## Given request
Please copy every line below word for word, and leave the pictures out of your answer.

Collected data entries:
────────

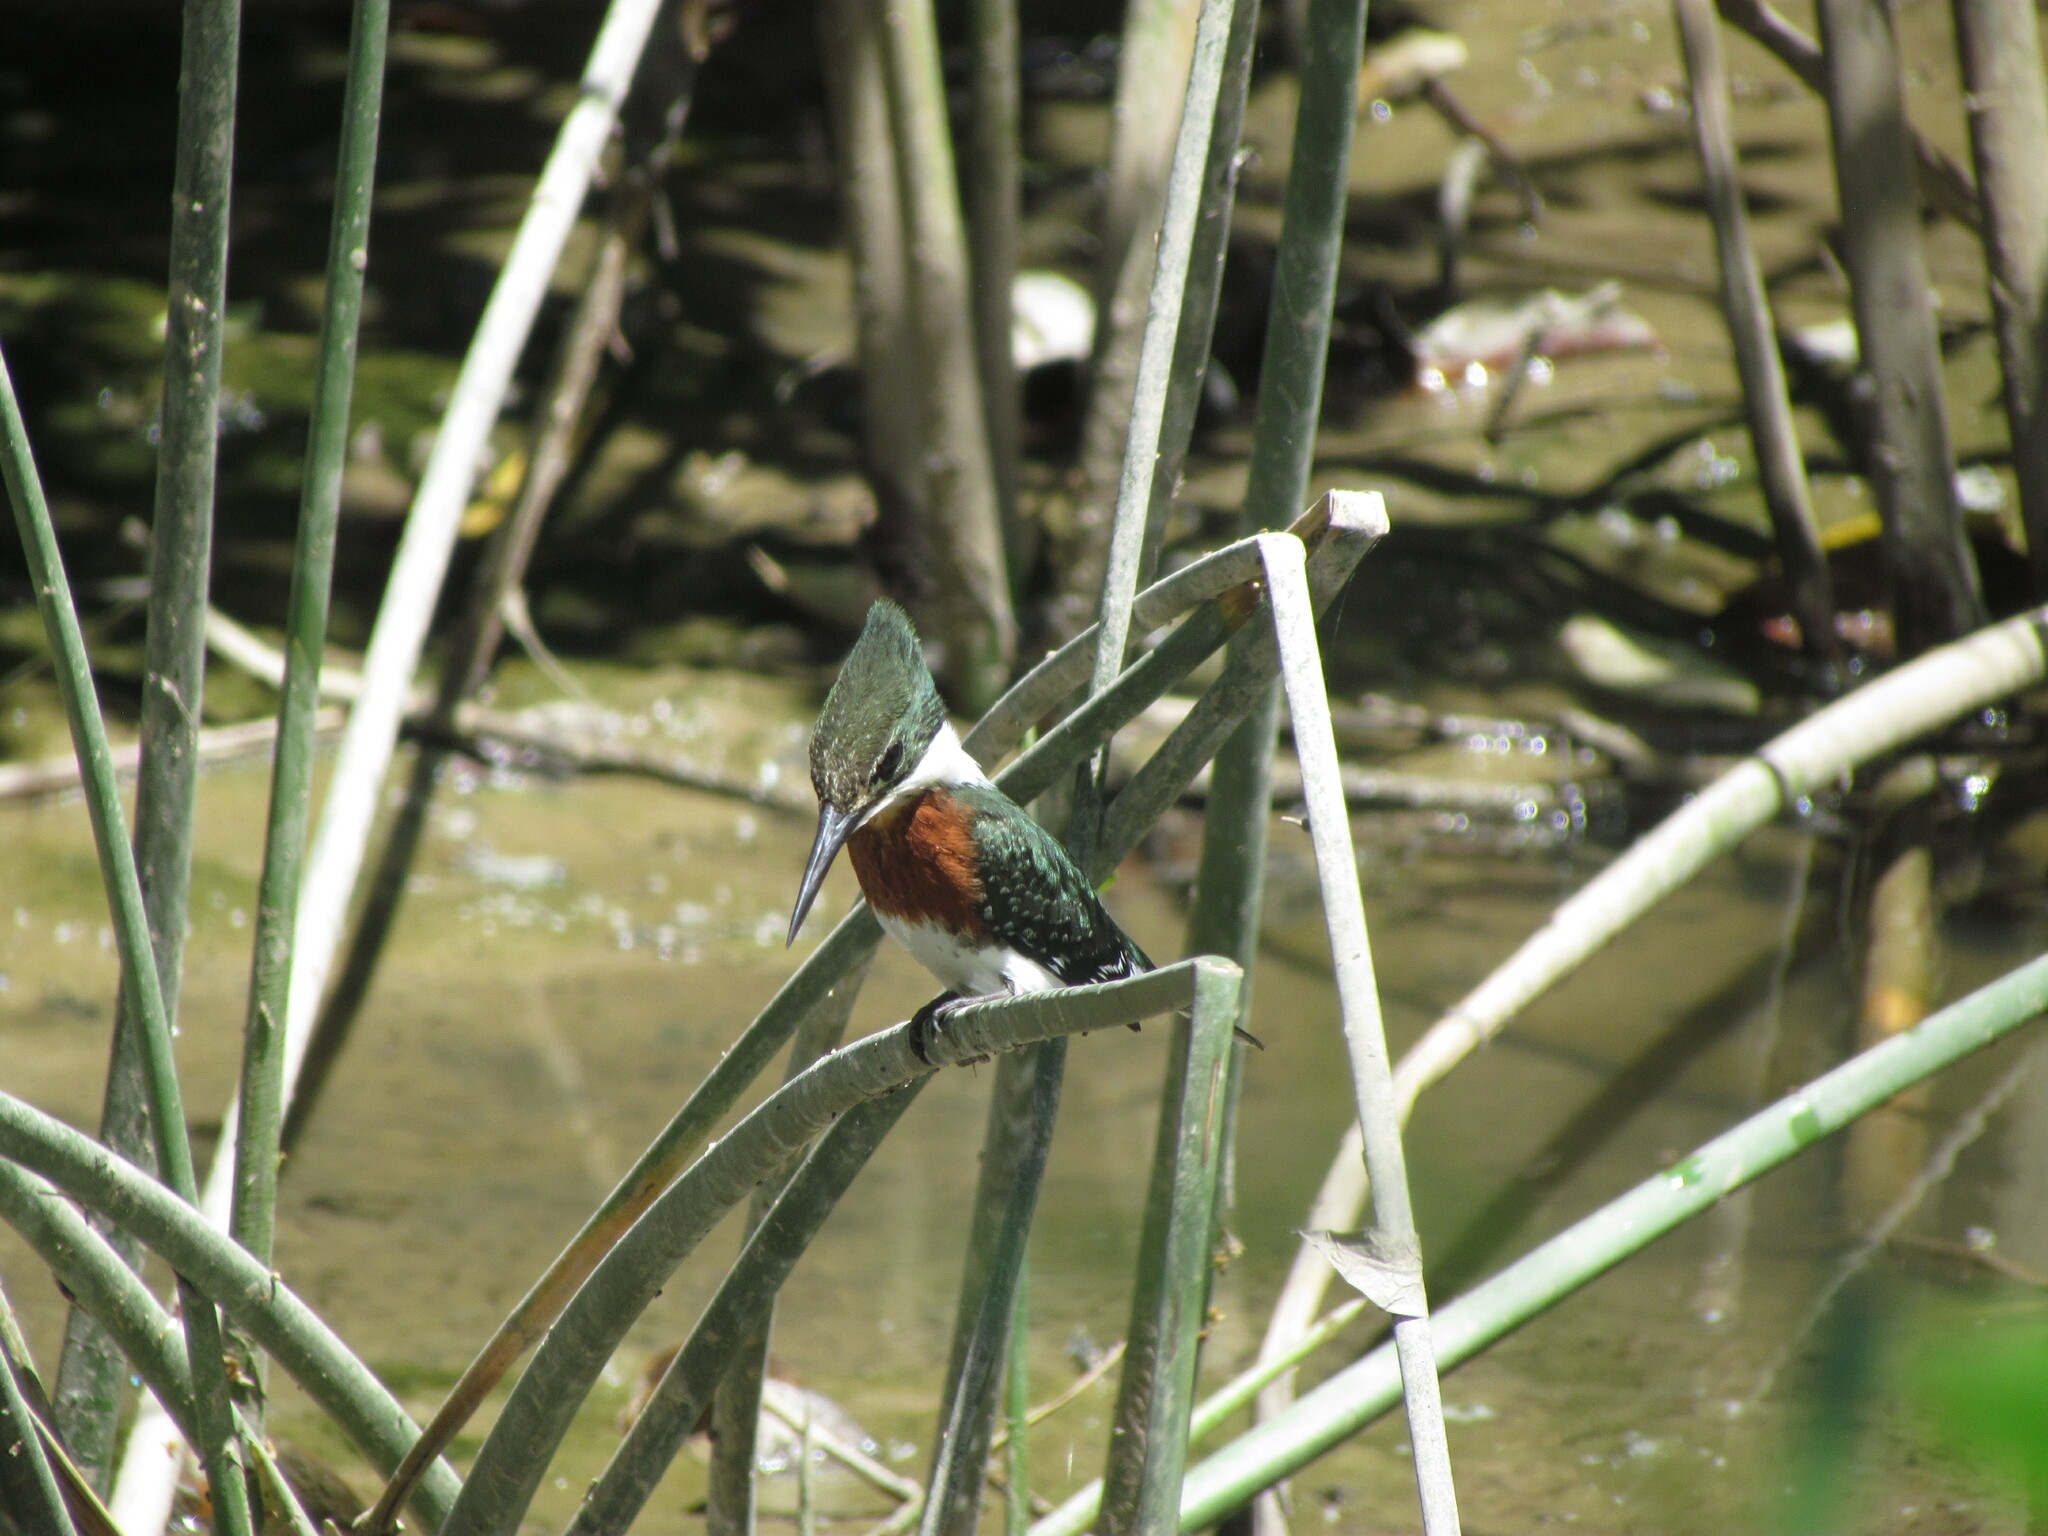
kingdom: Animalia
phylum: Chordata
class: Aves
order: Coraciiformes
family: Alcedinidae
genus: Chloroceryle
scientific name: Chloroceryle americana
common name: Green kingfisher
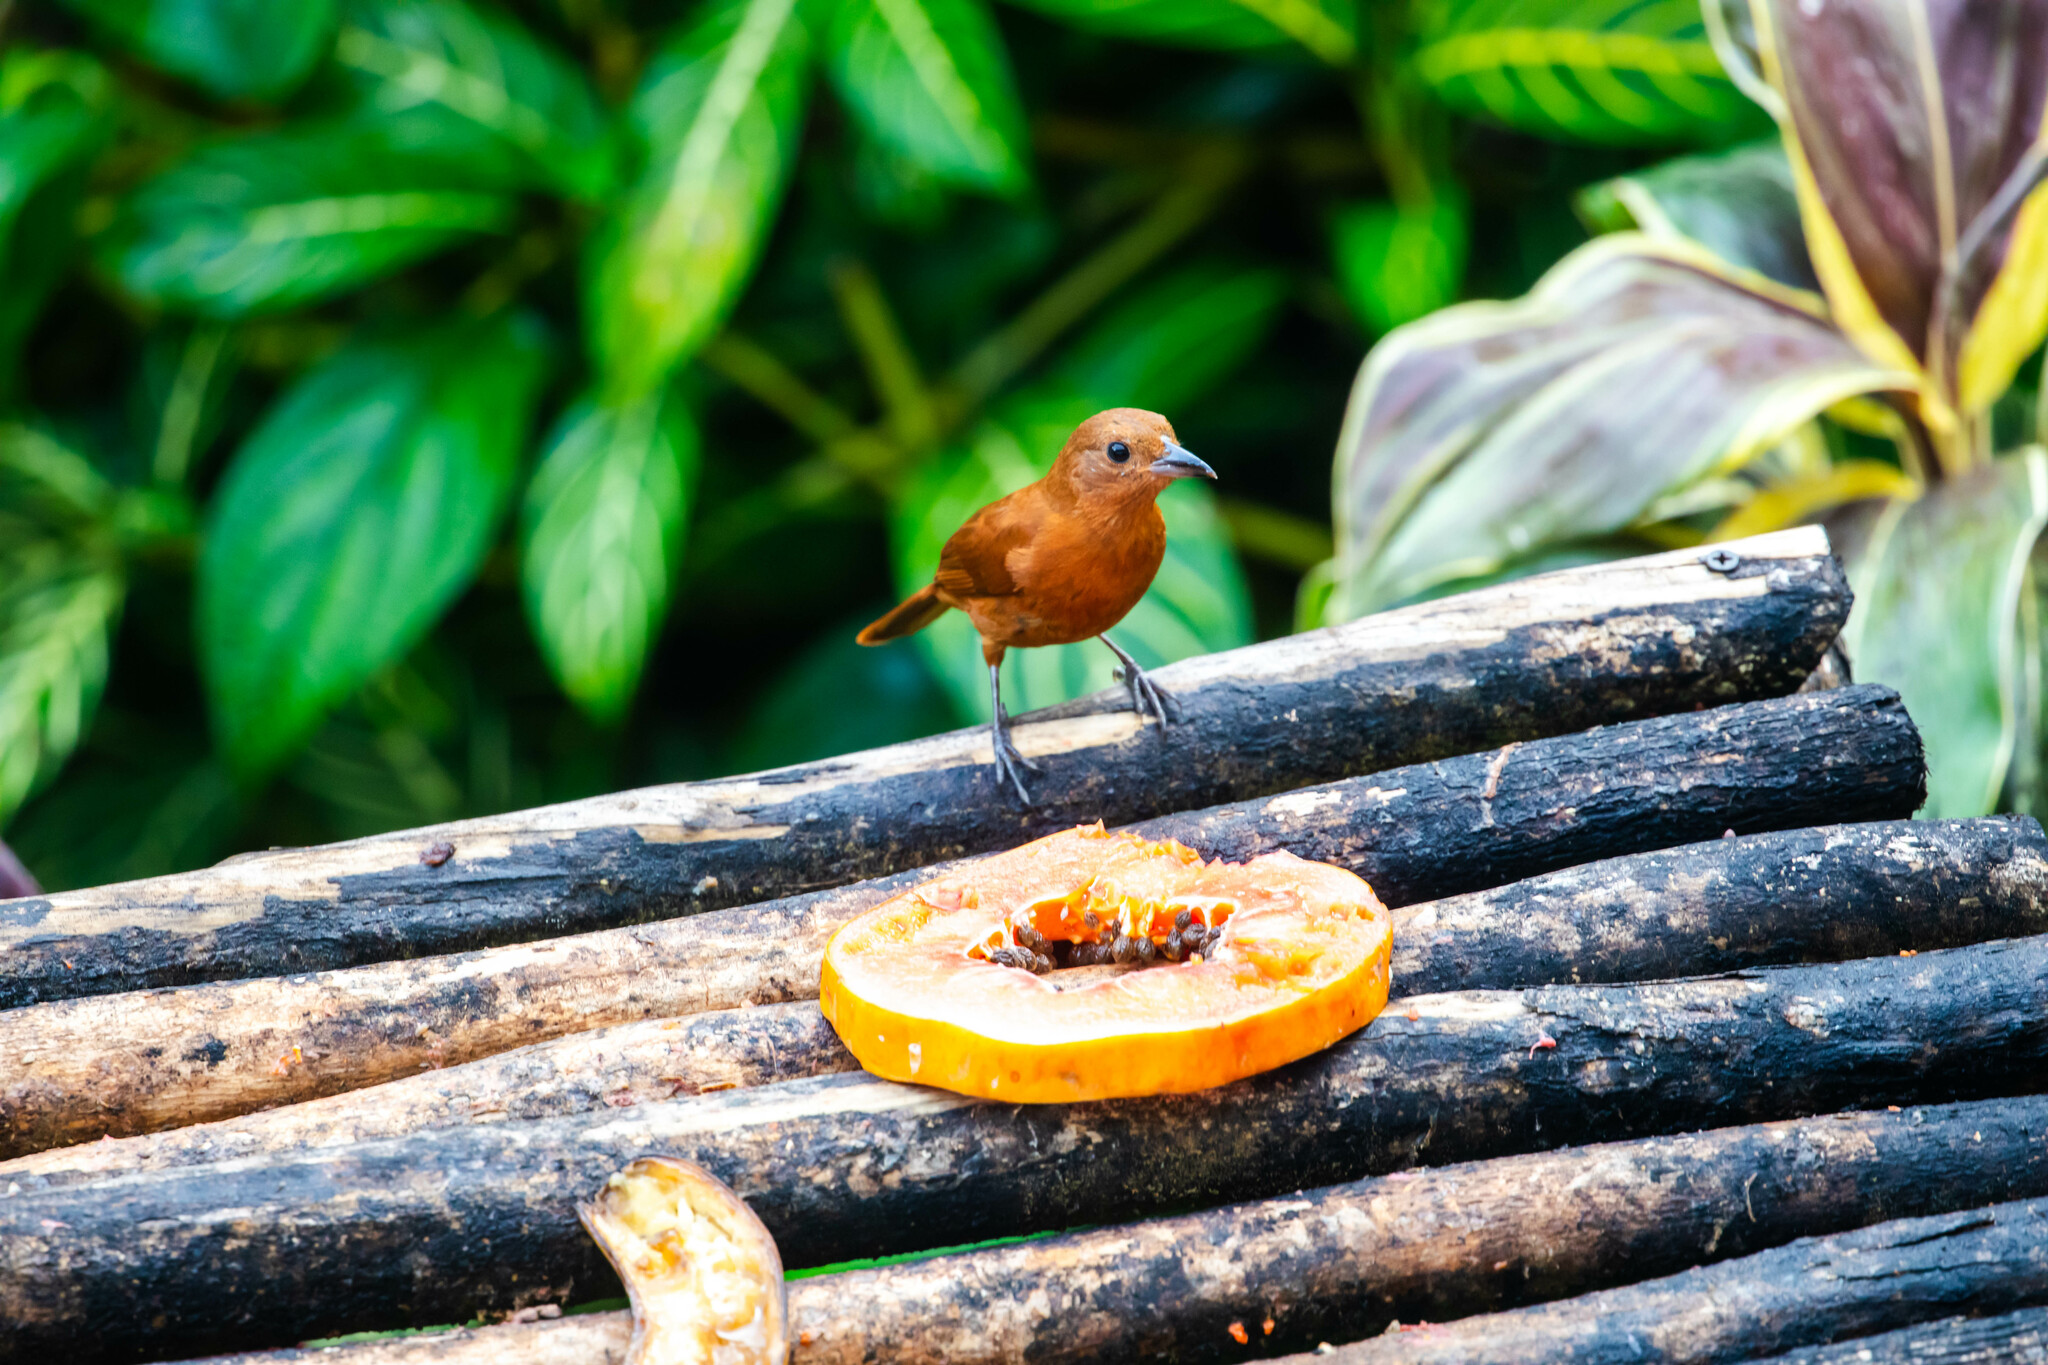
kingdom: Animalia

────────

## Right answer
kingdom: Animalia
phylum: Chordata
class: Aves
order: Coraciiformes
family: Alcedinidae
genus: Chloroceryle
scientific name: Chloroceryle americana
common name: Green kingfisher
kingdom: Animalia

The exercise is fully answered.